Jesus rides in on the electrocuted version of the symbolists’ favorite icon of art, the swan.

9 comments for this entry:
  1. Johannes

    There’s also this sense of “painting the town” in Imperiet’s song – literalizing that metaphor. Paint blurs. But it doesn’t make it vague, it makes it too much, excessive, physically distortive, the matter takes over.


  2. Liberty

    Taking it one step further: Antony and the Johnsons – I Fell in Love with a Dead Boy

  3. Johannes

    Or even better, this video of the song:


  4. James Pate

    Lucien Freud’s famous model Leigh Bowery used to call himself a “beautiful monster” (or maybe others called him that, I can’t remember) and Bacon’s figures always bring that phrase back to my mind.

    I know I’ve mentioned this on Montevidayo before, but there’s a fantastic book by Deleuze on Bacon called The Logic of Sensation.

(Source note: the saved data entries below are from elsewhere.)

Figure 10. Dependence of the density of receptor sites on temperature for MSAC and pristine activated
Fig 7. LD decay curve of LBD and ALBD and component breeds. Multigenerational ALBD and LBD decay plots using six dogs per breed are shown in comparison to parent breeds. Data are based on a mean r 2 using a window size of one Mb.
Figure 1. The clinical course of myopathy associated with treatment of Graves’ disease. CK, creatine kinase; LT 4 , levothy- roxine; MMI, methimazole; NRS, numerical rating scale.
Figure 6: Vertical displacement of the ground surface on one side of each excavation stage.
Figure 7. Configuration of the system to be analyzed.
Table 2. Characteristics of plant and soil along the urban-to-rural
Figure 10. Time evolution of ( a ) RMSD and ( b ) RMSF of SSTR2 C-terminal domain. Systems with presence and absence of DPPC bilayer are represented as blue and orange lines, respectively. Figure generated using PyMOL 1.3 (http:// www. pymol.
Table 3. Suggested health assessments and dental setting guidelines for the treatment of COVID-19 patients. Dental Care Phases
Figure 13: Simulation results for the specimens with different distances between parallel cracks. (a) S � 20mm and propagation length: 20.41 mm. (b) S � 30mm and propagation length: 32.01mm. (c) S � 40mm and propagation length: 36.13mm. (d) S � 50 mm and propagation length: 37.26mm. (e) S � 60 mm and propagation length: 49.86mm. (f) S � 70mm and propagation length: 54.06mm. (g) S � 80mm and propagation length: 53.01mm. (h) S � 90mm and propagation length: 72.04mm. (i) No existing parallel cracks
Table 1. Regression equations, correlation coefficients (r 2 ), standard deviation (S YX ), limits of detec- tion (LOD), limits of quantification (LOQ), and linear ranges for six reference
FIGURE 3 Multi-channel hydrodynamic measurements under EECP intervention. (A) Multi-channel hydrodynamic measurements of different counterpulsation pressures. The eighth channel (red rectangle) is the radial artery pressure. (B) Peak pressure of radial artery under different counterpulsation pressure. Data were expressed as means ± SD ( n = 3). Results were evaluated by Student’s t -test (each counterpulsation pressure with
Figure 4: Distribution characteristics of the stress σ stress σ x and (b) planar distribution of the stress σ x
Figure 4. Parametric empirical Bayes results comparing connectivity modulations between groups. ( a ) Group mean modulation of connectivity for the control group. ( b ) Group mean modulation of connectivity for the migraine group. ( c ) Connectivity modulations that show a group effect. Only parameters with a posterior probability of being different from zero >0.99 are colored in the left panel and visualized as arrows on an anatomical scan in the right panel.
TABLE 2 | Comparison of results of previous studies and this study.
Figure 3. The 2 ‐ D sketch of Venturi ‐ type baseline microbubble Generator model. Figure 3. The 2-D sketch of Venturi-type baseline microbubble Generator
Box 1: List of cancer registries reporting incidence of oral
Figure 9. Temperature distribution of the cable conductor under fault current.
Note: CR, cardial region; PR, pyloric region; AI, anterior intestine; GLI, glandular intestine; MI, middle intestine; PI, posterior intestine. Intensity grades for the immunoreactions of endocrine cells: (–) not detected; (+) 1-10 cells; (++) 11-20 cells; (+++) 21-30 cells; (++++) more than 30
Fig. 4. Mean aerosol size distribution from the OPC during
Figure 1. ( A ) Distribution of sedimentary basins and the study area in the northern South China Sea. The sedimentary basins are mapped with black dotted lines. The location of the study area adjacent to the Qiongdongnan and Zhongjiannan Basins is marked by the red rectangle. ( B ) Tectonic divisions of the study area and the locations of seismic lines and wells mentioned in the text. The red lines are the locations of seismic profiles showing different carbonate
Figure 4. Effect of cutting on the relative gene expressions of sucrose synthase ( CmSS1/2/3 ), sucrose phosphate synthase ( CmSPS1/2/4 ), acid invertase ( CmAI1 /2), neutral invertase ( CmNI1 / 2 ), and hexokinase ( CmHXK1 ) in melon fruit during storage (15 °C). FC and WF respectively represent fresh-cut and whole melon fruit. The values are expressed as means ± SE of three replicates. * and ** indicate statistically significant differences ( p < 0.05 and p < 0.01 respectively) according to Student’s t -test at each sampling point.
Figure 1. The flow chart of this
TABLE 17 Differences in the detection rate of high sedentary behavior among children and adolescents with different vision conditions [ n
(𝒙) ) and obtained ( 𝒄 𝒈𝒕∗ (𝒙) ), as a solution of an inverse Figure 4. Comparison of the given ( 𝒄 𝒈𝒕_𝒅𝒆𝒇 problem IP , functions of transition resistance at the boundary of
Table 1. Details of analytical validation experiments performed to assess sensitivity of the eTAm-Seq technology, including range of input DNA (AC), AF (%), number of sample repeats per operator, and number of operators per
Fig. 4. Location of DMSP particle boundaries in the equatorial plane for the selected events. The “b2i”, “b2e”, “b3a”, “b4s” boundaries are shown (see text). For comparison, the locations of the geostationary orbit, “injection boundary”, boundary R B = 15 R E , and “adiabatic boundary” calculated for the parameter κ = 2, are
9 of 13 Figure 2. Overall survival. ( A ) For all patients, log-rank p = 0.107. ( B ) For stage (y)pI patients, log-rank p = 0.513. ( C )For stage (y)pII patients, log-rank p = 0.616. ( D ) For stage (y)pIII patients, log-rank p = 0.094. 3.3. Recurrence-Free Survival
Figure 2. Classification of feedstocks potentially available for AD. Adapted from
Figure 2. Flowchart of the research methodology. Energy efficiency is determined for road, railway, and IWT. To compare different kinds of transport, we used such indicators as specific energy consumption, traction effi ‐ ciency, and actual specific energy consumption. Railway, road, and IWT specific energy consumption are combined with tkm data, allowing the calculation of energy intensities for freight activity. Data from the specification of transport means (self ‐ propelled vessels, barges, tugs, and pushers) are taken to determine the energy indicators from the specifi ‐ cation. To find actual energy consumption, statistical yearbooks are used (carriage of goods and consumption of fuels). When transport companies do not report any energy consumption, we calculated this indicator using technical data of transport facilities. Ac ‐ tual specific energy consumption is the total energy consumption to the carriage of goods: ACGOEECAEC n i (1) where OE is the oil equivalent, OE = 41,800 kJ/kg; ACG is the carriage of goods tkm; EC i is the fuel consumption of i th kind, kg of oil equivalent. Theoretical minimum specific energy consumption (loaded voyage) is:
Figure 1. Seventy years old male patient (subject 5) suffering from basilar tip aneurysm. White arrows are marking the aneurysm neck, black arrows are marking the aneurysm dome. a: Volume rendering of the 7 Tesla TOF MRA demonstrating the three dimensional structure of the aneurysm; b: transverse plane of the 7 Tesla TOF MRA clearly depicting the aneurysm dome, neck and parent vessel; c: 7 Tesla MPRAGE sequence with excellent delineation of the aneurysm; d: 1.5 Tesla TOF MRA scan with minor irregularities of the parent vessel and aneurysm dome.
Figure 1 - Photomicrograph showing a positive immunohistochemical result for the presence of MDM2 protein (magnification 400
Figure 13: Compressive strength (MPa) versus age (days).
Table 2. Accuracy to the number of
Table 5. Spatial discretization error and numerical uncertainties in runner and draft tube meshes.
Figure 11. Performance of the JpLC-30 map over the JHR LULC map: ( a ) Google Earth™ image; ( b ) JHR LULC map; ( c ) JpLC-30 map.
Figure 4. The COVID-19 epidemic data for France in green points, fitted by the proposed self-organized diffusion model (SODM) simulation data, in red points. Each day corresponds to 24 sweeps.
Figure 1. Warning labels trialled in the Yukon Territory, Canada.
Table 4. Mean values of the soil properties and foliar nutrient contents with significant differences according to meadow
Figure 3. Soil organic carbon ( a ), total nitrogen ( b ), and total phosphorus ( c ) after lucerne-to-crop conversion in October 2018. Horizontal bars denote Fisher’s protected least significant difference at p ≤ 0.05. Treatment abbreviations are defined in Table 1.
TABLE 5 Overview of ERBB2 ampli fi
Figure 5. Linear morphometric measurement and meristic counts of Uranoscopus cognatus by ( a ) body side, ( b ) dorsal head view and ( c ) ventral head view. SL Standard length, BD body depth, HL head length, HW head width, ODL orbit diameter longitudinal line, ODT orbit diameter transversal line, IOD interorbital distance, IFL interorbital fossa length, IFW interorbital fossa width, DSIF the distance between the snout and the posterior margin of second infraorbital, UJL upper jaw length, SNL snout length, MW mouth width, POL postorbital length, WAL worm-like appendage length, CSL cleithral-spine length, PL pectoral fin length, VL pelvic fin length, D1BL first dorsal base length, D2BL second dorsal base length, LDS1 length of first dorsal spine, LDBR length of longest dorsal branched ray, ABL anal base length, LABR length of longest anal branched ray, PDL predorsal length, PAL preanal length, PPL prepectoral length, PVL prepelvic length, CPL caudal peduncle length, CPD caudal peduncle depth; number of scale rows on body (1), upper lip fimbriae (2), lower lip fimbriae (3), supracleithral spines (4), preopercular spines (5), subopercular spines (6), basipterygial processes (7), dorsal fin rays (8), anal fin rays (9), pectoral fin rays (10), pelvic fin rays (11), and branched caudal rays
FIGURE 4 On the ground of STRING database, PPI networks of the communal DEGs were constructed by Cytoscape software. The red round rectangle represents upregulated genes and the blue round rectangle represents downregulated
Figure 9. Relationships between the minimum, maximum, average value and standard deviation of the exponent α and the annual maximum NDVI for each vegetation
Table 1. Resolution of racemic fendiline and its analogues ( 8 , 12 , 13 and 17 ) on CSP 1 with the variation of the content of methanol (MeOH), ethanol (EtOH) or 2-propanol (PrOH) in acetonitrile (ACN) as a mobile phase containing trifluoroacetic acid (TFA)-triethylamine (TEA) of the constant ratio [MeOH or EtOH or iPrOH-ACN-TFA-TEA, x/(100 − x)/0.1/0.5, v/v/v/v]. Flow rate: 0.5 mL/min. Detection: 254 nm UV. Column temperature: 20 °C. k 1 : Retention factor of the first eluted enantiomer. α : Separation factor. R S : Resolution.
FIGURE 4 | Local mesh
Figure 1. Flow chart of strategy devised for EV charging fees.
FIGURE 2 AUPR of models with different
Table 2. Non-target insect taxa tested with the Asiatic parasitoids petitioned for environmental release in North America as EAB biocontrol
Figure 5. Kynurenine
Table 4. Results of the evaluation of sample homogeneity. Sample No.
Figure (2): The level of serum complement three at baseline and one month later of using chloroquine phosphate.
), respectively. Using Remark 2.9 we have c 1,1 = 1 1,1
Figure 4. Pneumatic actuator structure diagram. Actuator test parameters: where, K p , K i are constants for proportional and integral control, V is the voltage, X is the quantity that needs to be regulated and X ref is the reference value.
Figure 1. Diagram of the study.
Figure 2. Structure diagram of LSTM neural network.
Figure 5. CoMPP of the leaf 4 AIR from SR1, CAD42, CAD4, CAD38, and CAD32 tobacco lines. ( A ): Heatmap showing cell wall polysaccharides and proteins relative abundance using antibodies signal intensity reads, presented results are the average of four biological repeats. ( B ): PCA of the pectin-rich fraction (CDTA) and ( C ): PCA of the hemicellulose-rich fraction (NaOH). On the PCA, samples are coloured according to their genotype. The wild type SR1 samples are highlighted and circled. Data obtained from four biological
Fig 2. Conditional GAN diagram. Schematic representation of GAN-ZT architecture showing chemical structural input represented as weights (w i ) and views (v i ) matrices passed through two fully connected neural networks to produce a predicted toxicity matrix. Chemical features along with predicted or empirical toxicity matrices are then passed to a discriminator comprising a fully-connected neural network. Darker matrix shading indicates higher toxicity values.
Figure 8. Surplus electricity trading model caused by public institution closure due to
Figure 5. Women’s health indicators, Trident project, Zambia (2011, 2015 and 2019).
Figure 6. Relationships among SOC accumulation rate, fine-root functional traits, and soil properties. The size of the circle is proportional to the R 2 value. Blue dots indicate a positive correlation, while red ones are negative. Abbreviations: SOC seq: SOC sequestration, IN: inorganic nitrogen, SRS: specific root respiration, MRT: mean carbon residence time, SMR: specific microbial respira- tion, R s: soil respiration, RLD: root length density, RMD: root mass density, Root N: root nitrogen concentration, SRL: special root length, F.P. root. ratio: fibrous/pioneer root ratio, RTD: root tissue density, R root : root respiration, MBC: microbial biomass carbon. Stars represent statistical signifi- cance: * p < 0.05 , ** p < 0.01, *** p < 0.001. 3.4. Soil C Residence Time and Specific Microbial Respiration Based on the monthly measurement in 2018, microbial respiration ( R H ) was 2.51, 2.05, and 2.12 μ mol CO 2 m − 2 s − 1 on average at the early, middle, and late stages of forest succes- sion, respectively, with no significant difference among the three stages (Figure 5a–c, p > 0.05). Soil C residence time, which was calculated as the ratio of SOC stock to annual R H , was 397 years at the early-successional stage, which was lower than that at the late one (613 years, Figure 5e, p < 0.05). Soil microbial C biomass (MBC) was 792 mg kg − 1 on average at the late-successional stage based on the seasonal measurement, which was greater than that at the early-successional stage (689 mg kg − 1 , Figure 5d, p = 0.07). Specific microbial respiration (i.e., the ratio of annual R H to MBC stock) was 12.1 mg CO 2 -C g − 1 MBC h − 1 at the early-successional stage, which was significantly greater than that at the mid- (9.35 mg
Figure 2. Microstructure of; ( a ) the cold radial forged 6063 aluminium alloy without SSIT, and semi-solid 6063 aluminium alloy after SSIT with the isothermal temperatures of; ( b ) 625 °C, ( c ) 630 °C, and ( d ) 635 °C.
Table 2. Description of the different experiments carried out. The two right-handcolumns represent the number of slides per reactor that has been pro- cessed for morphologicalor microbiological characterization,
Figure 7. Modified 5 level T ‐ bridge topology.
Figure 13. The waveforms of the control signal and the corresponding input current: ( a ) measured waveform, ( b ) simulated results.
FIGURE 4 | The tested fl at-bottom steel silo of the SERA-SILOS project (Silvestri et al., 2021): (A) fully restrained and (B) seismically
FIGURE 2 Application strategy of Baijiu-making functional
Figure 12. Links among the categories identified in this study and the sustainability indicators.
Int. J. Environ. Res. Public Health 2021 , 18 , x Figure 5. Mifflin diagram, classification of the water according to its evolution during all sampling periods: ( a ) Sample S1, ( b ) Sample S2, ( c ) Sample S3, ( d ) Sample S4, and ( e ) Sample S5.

Not only is it one of the best books about Bacon — it’s also one of the best contemporary books about Art period, I think…

    For Deleuze, Bacon is a painter of anonymity, of the Figure, in direct contrast to the tradition of the psychological portrait. In some ways, it might be said that the healing of the male body would entail some sort of re-crystalization of the psychological self, a re-configuration of the “I” — but in Bacon the force that runs through the Figure never allows for that moment, it is never pieced back together into some transcendental ego. The faces remain nameless.


  5. Johannes

    Yes, the Deleuze thing definitely makes sense here. The I after all in all these pieces seems to move around.


  6. Paul

    Johannes, I appreciate how you’ve applied blurring/distortion to Foamghast–and specifically to the poem of the same title. This is one of the reasons I consistently refer to “Flesh-Animal” as an “it.” I did not want Flesh-Animal to have a specific gender. I did not want Flesh-Animal to be entirely recognizable as something as familiar as “female” or “male” or “human.” I guess you could say I wrote a blurring of a human. A oncehuman.

    A oncehuman with “ruined sex parts.” A oncehuman that was demolished by a relationship between sexuality and art.

  7. James Pate

    This might relate to the uncanny aspect of zombies too — in Romero’s films the living dead gain their graphic power, I think, from wounds that should cancel out “life”.” And the most often-used image in Walking Dead commercials seems to be the zombie moving around on the grass that is only the upper torso.

    Here, there’s almost a double sense of the uncanny. Bodies that were actually once alive now “alive” in parts that should not have life. So instead of a mannequin having human attributes, you have human bodies themselves, making the uncanny closer to us, all-too-human…

  8. Kim

    Great discussion. Zombies do have a trait of impotence about them, I think, as if by becoming Walking Dead, they’re capable of violence and cannibalism, but not sex. Zombies can’t fuck, reproduce. “Ruined sex parts” sounds about right. I was thinking about this impotence in regards to Johnson as not offering any solutions, or art as impotent, but also in relation to Lara’s series, where it puzzles me. I love the idea of the body as nonfunctional, posing, still I find myself wondering, what of zombies and art’s sex drive? Are they forever doomed to wander in the dark, arms out-stretched, eyes bulging, because if they don’t they will fall back into the same functional, productive, mainstream power structures. I’m not even entirely sure what I mean, but there is something (blurred) gnawing for me there.